# Problem statement:
Copy verbatim the block of lines in the entries below whose first line contains "left elbow: (730, 694)" and whose last line contains "root of tail: (693, 211)". Leave out all other lines.

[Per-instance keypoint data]
- - - -
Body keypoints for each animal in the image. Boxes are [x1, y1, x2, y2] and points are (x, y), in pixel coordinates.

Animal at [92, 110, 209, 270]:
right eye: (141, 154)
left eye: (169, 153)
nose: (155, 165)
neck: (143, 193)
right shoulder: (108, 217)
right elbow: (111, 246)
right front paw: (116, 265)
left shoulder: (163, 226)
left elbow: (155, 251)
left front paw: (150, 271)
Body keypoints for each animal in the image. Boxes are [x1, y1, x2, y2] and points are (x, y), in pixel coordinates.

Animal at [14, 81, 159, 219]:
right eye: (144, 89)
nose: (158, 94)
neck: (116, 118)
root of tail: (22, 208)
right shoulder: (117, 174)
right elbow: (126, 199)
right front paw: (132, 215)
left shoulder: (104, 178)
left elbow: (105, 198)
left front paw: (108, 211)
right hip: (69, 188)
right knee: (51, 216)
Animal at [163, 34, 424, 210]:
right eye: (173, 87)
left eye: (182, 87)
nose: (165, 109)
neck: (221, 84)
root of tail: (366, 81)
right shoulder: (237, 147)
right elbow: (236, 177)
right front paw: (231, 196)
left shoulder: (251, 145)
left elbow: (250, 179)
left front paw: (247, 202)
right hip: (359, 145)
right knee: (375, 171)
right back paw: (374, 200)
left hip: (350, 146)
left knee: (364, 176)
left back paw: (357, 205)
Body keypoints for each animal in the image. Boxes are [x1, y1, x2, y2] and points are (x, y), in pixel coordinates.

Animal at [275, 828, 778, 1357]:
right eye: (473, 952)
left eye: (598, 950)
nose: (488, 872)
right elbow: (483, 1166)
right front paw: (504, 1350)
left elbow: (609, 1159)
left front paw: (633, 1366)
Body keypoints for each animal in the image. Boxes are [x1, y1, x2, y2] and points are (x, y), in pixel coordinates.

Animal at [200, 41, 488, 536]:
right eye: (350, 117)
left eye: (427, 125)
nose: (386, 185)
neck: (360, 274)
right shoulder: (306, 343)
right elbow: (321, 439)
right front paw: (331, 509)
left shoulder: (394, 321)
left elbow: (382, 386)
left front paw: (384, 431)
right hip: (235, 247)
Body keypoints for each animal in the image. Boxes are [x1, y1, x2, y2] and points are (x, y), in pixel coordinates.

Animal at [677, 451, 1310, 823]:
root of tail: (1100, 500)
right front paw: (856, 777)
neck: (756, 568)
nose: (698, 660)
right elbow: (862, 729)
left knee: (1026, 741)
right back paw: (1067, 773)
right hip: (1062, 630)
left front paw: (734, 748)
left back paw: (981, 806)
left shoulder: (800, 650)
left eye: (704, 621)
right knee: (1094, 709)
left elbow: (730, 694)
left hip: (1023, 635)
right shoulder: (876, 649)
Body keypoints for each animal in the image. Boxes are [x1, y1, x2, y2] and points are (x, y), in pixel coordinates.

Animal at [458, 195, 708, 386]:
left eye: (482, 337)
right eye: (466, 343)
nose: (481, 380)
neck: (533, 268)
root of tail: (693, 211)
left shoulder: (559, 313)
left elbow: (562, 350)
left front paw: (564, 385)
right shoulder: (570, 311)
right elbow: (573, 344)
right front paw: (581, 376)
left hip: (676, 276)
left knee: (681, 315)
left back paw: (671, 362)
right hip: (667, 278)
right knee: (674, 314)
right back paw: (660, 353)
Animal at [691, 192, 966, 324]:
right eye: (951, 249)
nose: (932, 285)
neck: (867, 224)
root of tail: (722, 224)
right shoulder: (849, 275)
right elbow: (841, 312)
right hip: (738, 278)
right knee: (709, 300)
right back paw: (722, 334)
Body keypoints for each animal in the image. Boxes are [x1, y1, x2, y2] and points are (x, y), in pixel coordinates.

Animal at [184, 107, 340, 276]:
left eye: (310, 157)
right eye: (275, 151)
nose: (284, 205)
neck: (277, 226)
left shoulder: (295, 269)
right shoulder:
- - - -
# Written answer:
left elbow: (730, 694)
left hip: (1023, 635)
right shoulder: (876, 649)
Body keypoints for each animal in the image. Boxes are [x1, y1, x2, y2] and points are (x, y), in pixel coordinates.

Animal at [458, 195, 708, 386]:
left eye: (482, 337)
right eye: (466, 343)
nose: (481, 380)
neck: (533, 268)
root of tail: (693, 211)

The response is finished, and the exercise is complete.